» **Problem details**: Retype the entries below exactly, but begin at the line containing "269.00 | 3,600.00 |" and end at the last line.

» **Records shown**:
§ §
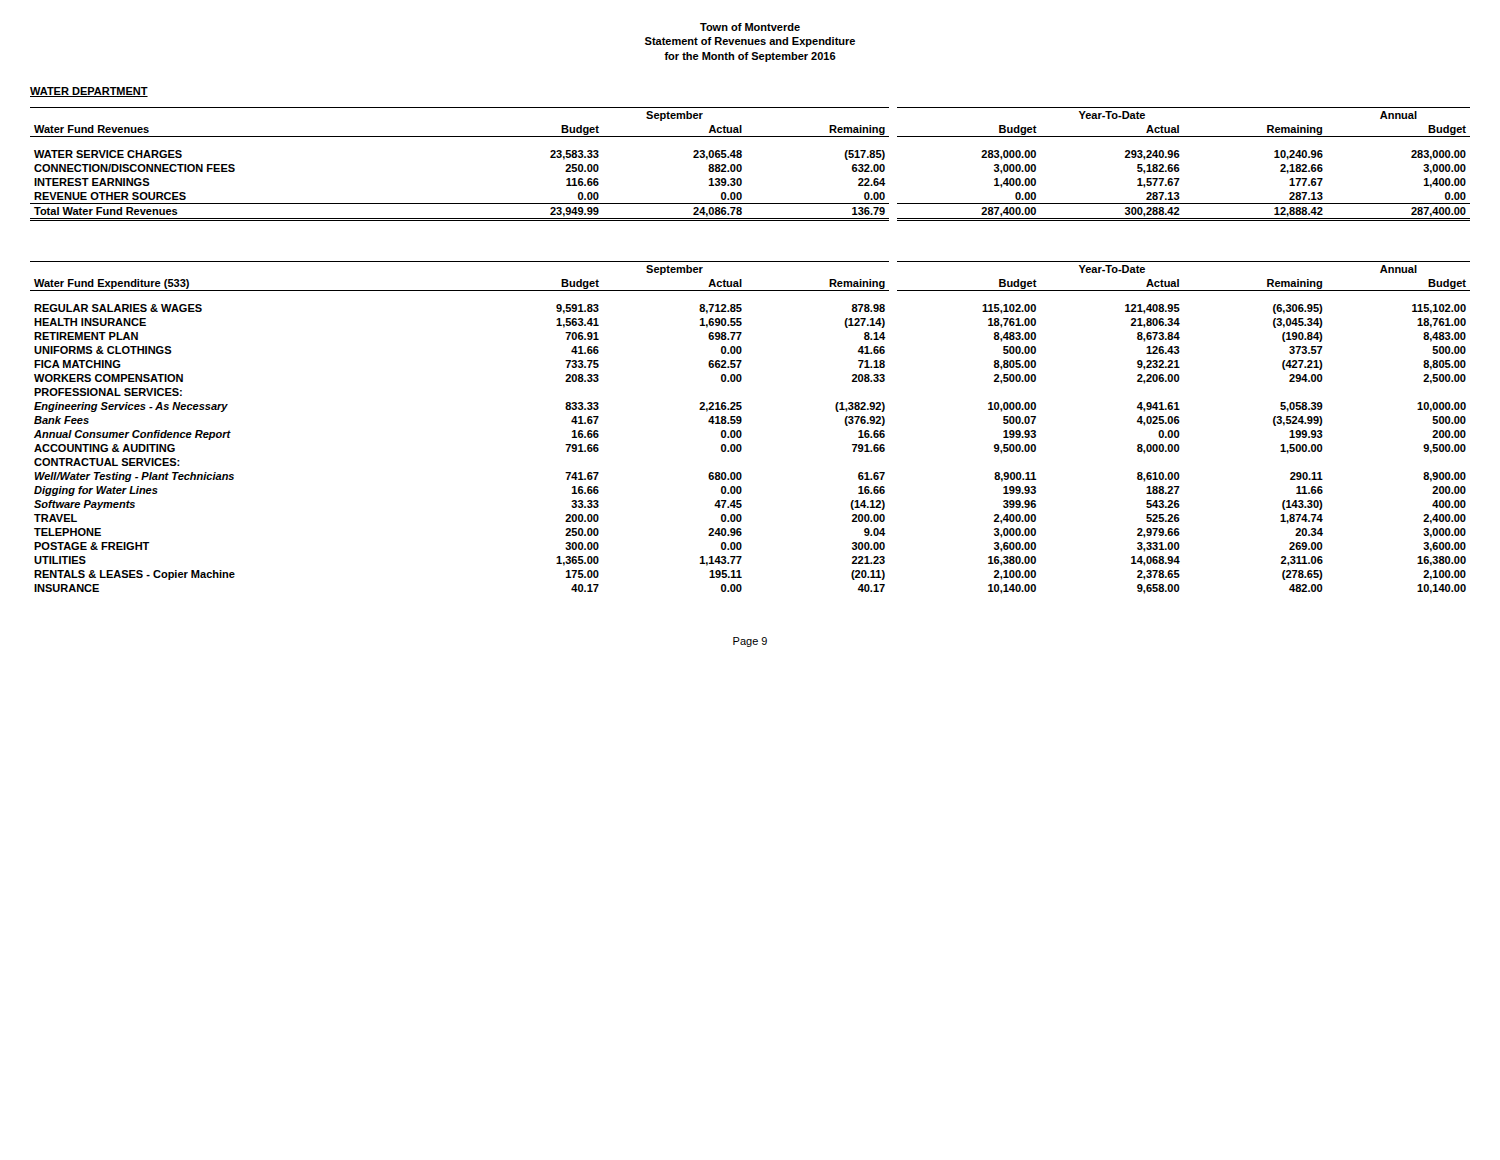Town of Montverde
Statement of Revenues and Expenditure
for the Month of September 2016
WATER DEPARTMENT
| | September | | Year-To-Date | Annual |
| Water Fund Revenues | Budget | Actual | Remaining | | Budget | Actual | Remaining | Budget |
| WATER SERVICE CHARGES | 23,583.33 | 23,065.48 | (517.85) | | 283,000.00 | 293,240.96 | 10,240.96 | 283,000.00 |
| CONNECTION/DISCONNECTION FEES | 250.00 | 882.00 | 632.00 | | 3,000.00 | 5,182.66 | 2,182.66 | 3,000.00 |
| INTEREST EARNINGS | 116.66 | 139.30 | 22.64 | | 1,400.00 | 1,577.67 | 177.67 | 1,400.00 |
| REVENUE OTHER SOURCES | 0.00 | 0.00 | 0.00 | | 0.00 | 287.13 | 287.13 | 0.00 |
| Total Water Fund Revenues | 23,949.99 | 24,086.78 | 136.79 | | 287,400.00 | 300,288.42 | 12,888.42 | 287,400.00 |
| | September | | Year-To-Date | Annual |
| Water Fund Expenditure (533) | Budget | Actual | Remaining | | Budget | Actual | Remaining | Budget |
| REGULAR SALARIES & WAGES | 9,591.83 | 8,712.85 | 878.98 | | 115,102.00 | 121,408.95 | (6,306.95) | 115,102.00 |
| HEALTH INSURANCE | 1,563.41 | 1,690.55 | (127.14) | | 18,761.00 | 21,806.34 | (3,045.34) | 18,761.00 |
| RETIREMENT PLAN | 706.91 | 698.77 | 8.14 | | 8,483.00 | 8,673.84 | (190.84) | 8,483.00 |
| UNIFORMS & CLOTHINGS | 41.66 | 0.00 | 41.66 | | 500.00 | 126.43 | 373.57 | 500.00 |
| FICA MATCHING | 733.75 | 662.57 | 71.18 | | 8,805.00 | 9,232.21 | (427.21) | 8,805.00 |
| WORKERS COMPENSATION | 208.33 | 0.00 | 208.33 | | 2,500.00 | 2,206.00 | 294.00 | 2,500.00 |
| PROFESSIONAL SERVICES: | | | | | | | | |
| Engineering Services - As Necessary | 833.33 | 2,216.25 | (1,382.92) | | 10,000.00 | 4,941.61 | 5,058.39 | 10,000.00 |
| Bank Fees | 41.67 | 418.59 | (376.92) | | 500.07 | 4,025.06 | (3,524.99) | 500.00 |
| Annual Consumer Confidence Report | 16.66 | 0.00 | 16.66 | | 199.93 | 0.00 | 199.93 | 200.00 |
| ACCOUNTING & AUDITING | 791.66 | 0.00 | 791.66 | | 9,500.00 | 8,000.00 | 1,500.00 | 9,500.00 |
| CONTRACTUAL SERVICES: | | | | | | | | |
| Well/Water Testing - Plant Technicians | 741.67 | 680.00 | 61.67 | | 8,900.11 | 8,610.00 | 290.11 | 8,900.00 |
| Digging for Water Lines | 16.66 | 0.00 | 16.66 | | 199.93 | 188.27 | 11.66 | 200.00 |
| Software Payments | 33.33 | 47.45 | (14.12) | | 399.96 | 543.26 | (143.30) | 400.00 |
| TRAVEL | 200.00 | 0.00 | 200.00 | | 2,400.00 | 525.26 | 1,874.74 | 2,400.00 |
| TELEPHONE | 250.00 | 240.96 | 9.04 | | 3,000.00 | 2,979.66 | 20.34 | 3,000.00 |
| POSTAGE & FREIGHT | 300.00 | 0.00 | 300.00 | | 3,600.00 | 3,331.00 | 269.00 | 3,600.00 |
| UTILITIES | 1,365.00 | 1,143.77 | 221.23 | | 16,380.00 | 14,068.94 | 2,311.06 | 16,380.00 |
| RENTALS & LEASES - Copier Machine | 175.00 | 195.11 | (20.11) | | 2,100.00 | 2,378.65 | (278.65) | 2,100.00 |
| INSURANCE | 40.17 | 0.00 | 40.17 | | 10,140.00 | 9,658.00 | 482.00 | 10,140.00 |
Page 9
§ §
» **Response area**:
| POSTAGE & FREIGHT | 300.00 | 0.00 | 300.00 | | 3,600.00 | 3,331.00 | 269.00 | 3,600.00 |
| UTILITIES | 1,365.00 | 1,143.77 | 221.23 | | 16,380.00 | 14,068.94 | 2,311.06 | 16,380.00 |
| RENTALS & LEASES - Copier Machine | 175.00 | 195.11 | (20.11) | | 2,100.00 | 2,378.65 | (278.65) | 2,100.00 |
| INSURANCE | 40.17 | 0.00 | 40.17 | | 10,140.00 | 9,658.00 | 482.00 | 10,140.00 |
Page 9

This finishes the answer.